Im Künstlerhaus Wien hat eine Ausstellung mit dem Titel „Du sollst dir ein Bild machen“ nach kurzer Zeit eine Auseinandersetzung über die Grenzen künstlerischer Freiheit ausgelöst. Ein Schreiben der Meldestelle Christenschutz an die Präsidentin des Künstlerhauses, Tanja Prušnik, formuliert deutliche Vorwürfe. Die Schau arbeite mit Provokationen, die zentrale Symbole des Christentums in einen Kontext rückten, den viele Gläubige als abwertend empfinden.
Der Präsident der Meldestelle, Jan Ledóchowski, hält fest, bestimmte Werke wären im Rahmen islamischer oder jüdischer Traditionen „nie“ denkbar. Dass das Christentum dennoch regelmäßig als Projektionsfläche für Obszönität diene, sei ein strukturelles Problem der europäischen Kulturszene. Der Vorwurf richtet sich weniger gegen einzelne Exponate als gegen einen generellen Umgang mit christlichen Motiven.
Die zentralen Arbeiten: Zwischen Ironisierung und Entsakralisierung
Im Mittelpunkt der Kritik stehen mehrere Arbeiten, die stark in religiöse Symbolik eingreifen. Deborah Sengls „Von Schafen und Wölfen“ zeigt eine Figur im Priesterornat mit Wolfsgesicht. Die Meldestelle sieht darin eine pauschale Diffamierung kirchlicher Amtsträger. Martin Kippenbergers „Fred the Frog Rings the Bell“, ein seit Jahren umstrittenes Werk, präsentiert einen gekreuzigten Frosch. Renate Bertlmanns „Zärtlicher Christus“, ein mit Latexnoppen überzogenes Kruzifix, verlagert das Leidenssymbol des Christentums in eine erotisierte Ästhetik. Besonders heftig fällt die Reaktion auf „Mary’s Penis N°3“ von Anouk Lamm Anouk aus: eine moderne Pietà, in der Maria als Transfrau dargestellt wird.
Diese Arbeiten verschieben nicht nur ikonische Formen, sondern auch ihre emotionale Bedeutungsebene. Die Frage, ob dies als legitime künstlerische Herausforderung oder als Entwertung religiöser Identität zu verstehen ist, bestimmt den aktuellen Streit.
Reaktion des Künstlerhauses: Kunstfreiheit oder kalkulierte Provokation?
Kurator Günther Oberhollenzer weist die Vorwürfe zurück. Eine Verletzung religiöser Gefühle sei nicht beabsichtigt. Viele Besucher, darunter auch Geistliche, hätten die Schau als „herausfordernd, aber anregend“ erlebt. Die Fokussierung auf christliche Motive erklärt er mit deren prägender Rolle für die europäische Kunstgeschichte. Eine parallele Auseinandersetzung mit islamischen oder jüdischen Bildwelten würde ein anderes Konzept und erheblich mehr Raum erfordern.
Kritiker halten dagegen, dass die Frage nicht im Umfang, sondern im Umgang liege: Welche Formen der Respektlosigkeit wären in vergleichbaren Kontexten zulässig?
Politische Dimension: Öffentliche Förderung unter Druck
Da das Künstlerhaus aus Mitteln der Stadt Wien gefördert wird, erreicht der Konflikt nun auch die Politik.
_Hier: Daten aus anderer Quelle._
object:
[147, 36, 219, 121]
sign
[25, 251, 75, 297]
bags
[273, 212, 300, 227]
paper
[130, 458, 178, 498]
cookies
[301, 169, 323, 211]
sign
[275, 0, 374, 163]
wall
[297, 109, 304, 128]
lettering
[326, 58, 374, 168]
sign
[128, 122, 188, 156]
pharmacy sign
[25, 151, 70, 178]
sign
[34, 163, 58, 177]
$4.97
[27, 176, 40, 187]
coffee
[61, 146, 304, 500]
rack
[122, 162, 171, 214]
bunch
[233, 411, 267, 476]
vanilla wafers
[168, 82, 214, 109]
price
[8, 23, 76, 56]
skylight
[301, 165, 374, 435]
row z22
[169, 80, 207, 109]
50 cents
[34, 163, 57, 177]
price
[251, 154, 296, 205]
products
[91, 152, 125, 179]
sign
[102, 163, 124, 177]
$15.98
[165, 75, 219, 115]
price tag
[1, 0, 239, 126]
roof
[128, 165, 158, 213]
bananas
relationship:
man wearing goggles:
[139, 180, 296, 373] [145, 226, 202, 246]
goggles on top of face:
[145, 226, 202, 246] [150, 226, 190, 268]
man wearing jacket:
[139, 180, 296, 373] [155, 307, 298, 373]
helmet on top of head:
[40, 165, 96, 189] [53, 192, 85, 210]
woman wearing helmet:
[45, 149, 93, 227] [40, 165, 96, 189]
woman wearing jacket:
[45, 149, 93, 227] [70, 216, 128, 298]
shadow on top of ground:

ÖVP-Kultursprecherin Judith Edelmann fordert eine Prüfung der Förderpraxis. Künstlerische Freiheit müsse gelten, sagte sie, doch manche Arbeiten seien „geschmacklos“ und daher nicht automatisch mit Steuergeld zu finanzieren.
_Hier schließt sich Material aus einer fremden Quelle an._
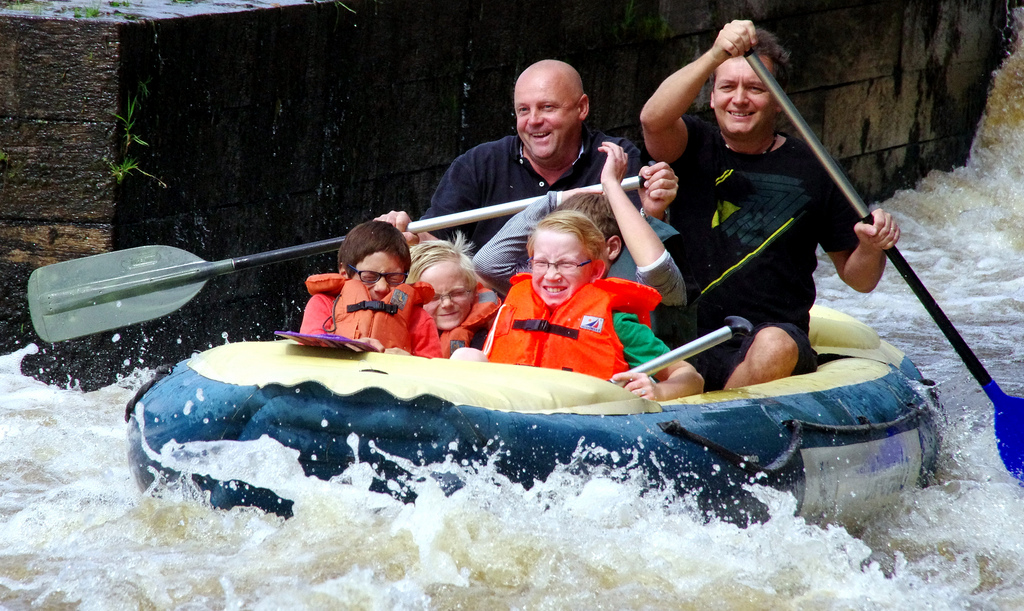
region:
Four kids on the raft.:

Damit berührt die Debatte einen grundsätzlichen Punkt: Wie lässt sich ein liberaler Kunstbegriff mit dem Anspruch vereinbaren, religiöse Empfindlichkeiten zu achten? Die Ausstellung wird so zum Auslöser einer breiteren Diskussion über den kulturellen Konsens in einer zunehmend pluralen Öffentlichkeit.